What They’re After and Why Developers
This isn’t random. North Korean state-backed actors (DPRK-linked groups) are going after developers in high-value sectors: crypto, blockchain, fintech. They know what’s at stake.
Why target devs?
- Developers often have direct access to source code, infrastructure, or wallet environments.
- A compromised dev workstation is a great pivot point — it gives attackers visibility into internal systems, credentials, and in some cases, keys to the kingdom.
- The engineering workflow is relatively under-defended. It’s easier to smuggle malware through a trusted Git repo than to trick a SOC-monitored email gateway.
In short, devs are an increasingly valuable — and vulnerable — attack surface.
Fallbacks, Obfuscation, and AI-Generated Malware
The attackers aren’t relying on just one method either. If the initial payload doesn’t download correctly, the task file falls back to spell check dictionaries that are actually droppers.
In more advanced cases, the malware uses multi-stage delivery:
- Initial backdoor using Node.js
- Secondary payloads for keylogging, clipboard hijacking, and browser credential theft
- Python-based modules for persistence and crypto mining via XMRig
- Remote access tools like AnyDesk
Some of the JavaScript even shows signs of being generated by AI tooling — likely to help speed up development, avoid detection, or randomise behaviour.
Social Engineering Still Works — Just in New Ways
Notably, in at least one case, the attackers approached a developer on LinkedIn pretending to be a CTO for a blockchain startup. They shared a link to a Bitbucket repo hosted in a Notion document — again, all looking clean and professional.
This isn’t spearphishing in the traditional sense — it’s spearcloning. Clean repo. Real-looking code. Familiar developer tools. The attack happens inside the IDE.

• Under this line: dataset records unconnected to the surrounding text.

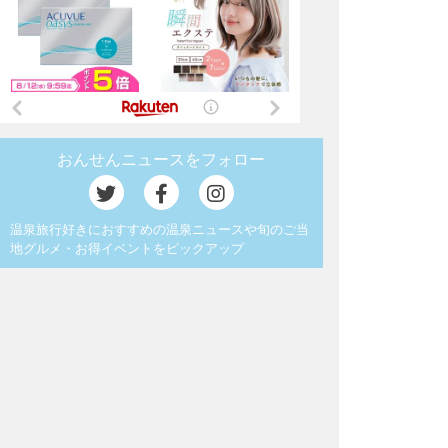
おんせんニュースをフォロー
温泉旅行好きにおすすめの温泉ニュースや旬のご当
地グルメ・お得イベントをピックアップ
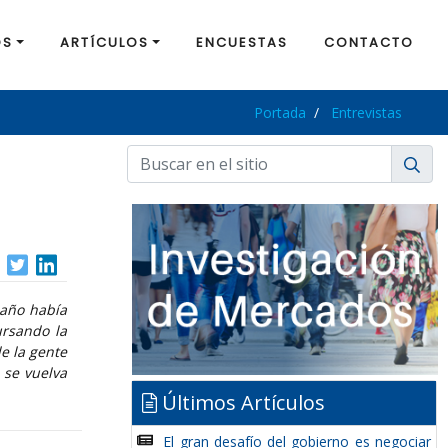
OS
ARTÍCULOS
ENCUESTAS
CONTACTO
Portada
Entrevistas
 año había
ursando la
de la gente
 se vuelva
Últimos Artículos
El gran desafío del gobierno es negociar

It’s clever. And it’s dangerous.
What Aussie Tech Leaders Should Actually Care About
This isn’t just a developer problem. It’s a supply chain issue and a workforce security blind spot. If your teams include engineers, devops, or contractors who use Git-based workflows and VS Code this affects you.
Key takeaways:
- Trust Prompts Aren’t Security Controls
Most devs click "Trust" in VS Code by default. They’re conditioned to. Don’t assume they’re scrutinising every project they open. - VS Code Is a Legitimate Execution Vector
This isn’t an exploit it’s a feature being abused. That makes detection harder and response slower. - Your Dev Environments Are Now a Target
That nice clean MacBook Pro your blockchain engineer uses? It’s probably more exposed than your Windows fleet and more valuable if popped. - Recruitment-Based Attacks Are on the Rise
Threat actors are mimicking hiring processes. That “technical assessment” could be malware. Your HR and security teams should be aware of this vector. - Detection Will Lag
Standard EDR and AV won’t flag a trusted IDE executing a repo’s config file especially when the payload is hosted on a legit domain like Vercel.
What to Do About It
Let’s keep it practical:
- Educate your dev teams
Make sure developers know that opening random GitHub projects in VS Code isn’t risk-free. Bake security awareness into onboarding not just for corporate systems, but for coding practices. - Review Git-based workflows
If you're running private Git servers or using public repos for assessments, revisit your hygiene. Disable auto-execution of tasks where possible. - Instrument your environments
Can you monitor unexpected Node.js or Python activity on developer machines? Probably not today but you should. - Threat model for dev tools
Stop assuming the IDE is sacred. It’s just another process that can be hijacked. Include it in your attack simulations and red teaming.
Final Word
North Korean actors aren’t just after government secrets or nuclear IP anymore. They're targeting software engineers with access to money, code, and infrastructure. And they’re doing it through platforms we trust every day GitHub, VS Code, LinkedIn.
If you’re in cybersecurity, IT leadership, or managing dev teams this isn’t a story to file away under “interesting.” This is a story that belongs in your next team briefing.
Because if you’re still treating developer tools as safe by default, you’re already behind.